Reduce salt intake: A diet which includes more salt than necessary leads to higher blood pressure, which increases the risk of heart disease. Reduce the amount of salt in your food and also check ingredient labels when it comes to processed foods as 0.6g sodium per 100g are on the high side and should be avoided.
Consume less sugar: Excessive sugar leads to weight gain, which can affect your BP, cause diabetes and heart disease.
Limit saturated fat: Saturated fats that are found in dairy fats, butter, ghee, and processed foods such as biscuits and cakes, tend to increase cholesterol levels.
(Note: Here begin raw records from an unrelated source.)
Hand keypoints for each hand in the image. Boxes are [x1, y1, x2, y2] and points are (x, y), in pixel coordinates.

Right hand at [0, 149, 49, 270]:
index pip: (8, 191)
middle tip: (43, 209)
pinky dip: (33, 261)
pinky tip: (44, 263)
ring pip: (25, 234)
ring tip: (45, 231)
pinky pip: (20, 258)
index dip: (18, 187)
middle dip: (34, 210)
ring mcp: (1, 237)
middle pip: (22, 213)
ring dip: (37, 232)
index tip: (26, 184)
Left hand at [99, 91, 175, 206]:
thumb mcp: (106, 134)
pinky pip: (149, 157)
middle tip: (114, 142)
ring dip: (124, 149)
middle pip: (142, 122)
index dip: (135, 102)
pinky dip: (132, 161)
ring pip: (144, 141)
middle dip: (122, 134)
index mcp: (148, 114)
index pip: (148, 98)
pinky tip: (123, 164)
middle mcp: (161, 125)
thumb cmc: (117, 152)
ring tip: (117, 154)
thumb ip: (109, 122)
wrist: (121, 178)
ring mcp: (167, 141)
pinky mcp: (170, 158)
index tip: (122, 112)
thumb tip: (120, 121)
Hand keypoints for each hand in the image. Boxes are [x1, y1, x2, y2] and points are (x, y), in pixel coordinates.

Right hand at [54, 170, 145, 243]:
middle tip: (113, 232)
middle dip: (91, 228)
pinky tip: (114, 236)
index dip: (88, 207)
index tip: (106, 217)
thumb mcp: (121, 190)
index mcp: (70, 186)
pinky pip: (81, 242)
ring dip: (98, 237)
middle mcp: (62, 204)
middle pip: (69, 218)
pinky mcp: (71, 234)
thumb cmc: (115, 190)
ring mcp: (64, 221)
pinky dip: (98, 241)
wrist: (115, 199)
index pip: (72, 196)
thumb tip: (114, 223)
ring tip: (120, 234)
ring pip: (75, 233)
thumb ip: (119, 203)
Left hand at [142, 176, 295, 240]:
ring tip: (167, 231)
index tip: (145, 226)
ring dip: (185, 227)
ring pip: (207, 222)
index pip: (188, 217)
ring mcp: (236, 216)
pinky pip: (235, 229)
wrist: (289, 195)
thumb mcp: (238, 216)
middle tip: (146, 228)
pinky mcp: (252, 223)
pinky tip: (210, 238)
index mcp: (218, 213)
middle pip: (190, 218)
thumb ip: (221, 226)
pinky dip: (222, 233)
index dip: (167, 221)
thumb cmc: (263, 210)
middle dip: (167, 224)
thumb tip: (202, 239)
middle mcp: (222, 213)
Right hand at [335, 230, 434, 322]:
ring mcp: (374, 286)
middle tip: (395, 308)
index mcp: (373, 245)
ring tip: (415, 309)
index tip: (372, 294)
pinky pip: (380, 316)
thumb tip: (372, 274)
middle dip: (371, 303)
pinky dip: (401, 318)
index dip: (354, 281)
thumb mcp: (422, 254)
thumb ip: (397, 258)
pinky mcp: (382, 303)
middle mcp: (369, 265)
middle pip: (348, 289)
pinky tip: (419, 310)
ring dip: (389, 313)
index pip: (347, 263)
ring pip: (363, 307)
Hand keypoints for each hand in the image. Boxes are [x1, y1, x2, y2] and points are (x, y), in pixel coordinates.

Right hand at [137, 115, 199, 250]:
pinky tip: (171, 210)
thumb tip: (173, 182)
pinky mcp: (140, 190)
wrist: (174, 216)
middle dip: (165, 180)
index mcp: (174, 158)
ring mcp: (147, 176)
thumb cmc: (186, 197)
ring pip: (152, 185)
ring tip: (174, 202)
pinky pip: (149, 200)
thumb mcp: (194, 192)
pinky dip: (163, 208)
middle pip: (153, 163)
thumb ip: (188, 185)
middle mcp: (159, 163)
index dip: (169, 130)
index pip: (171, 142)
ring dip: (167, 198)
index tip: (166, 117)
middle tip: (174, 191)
Avoid processed foods, make the switch to skimmed milk, and milk alternatives such as almond, cashew or soy milk, and grill or steam instead of frying.
Load up on fruits and veggies: Potassium helps lower BP, and fruits and veggies rich in soluble fiber also help reduce your cholesterol. So, include about five servings of fruit and vegetables in your daily day.
Get Omega-3 fats: This is considered beneficial for your heart health because it improves your cholesterol levels. Oily fish such as mackerel, salmon and fresh tuna are packed with omega-3 fatty acids, and vegetarians can get omega-3 fats from walnuts, spinach, flaxseed and flaxseed oil, and pumpkin seeds.
Control portion size: Serve up your meals in a small bowl or plate to limit your portions. Additionally, ensure you consume more fruits and vegetables in your daily meals that are high in nutrients and low in calories. Simultaneously, keep away from foods that are high in sodium and calories.
Eat whole grains: Whole grains are great sources of fibre and they play a role in regulating BP too. Use whole-wheat flour and wholegrain bread, switch to wholewheat pasta and brown rice, and include oats in your diet.
Kick the butt: Smoking is a leading cause of cardiovascular disease. It damages the arterial lining, reduces the amount of blood oxygen levels and raises your BP.
Reduce alcohol intake: Excessive alcohol can affect your heart by causing high BP, abnormal heart rhythms and damage to the heart muscle.
Get in some exercise: Research has shown those who exercise have lower chances of heart attacks than those who don’t. Try and get a total of at least 150 minutes of moderate intensity workouts to lower your risk of heart disease.
Avoid stress: Stress can cause issues such as poor blood flow to the heart. Reduce your stress levels by way of meditation, yoga, reading a book, listening to music, etc.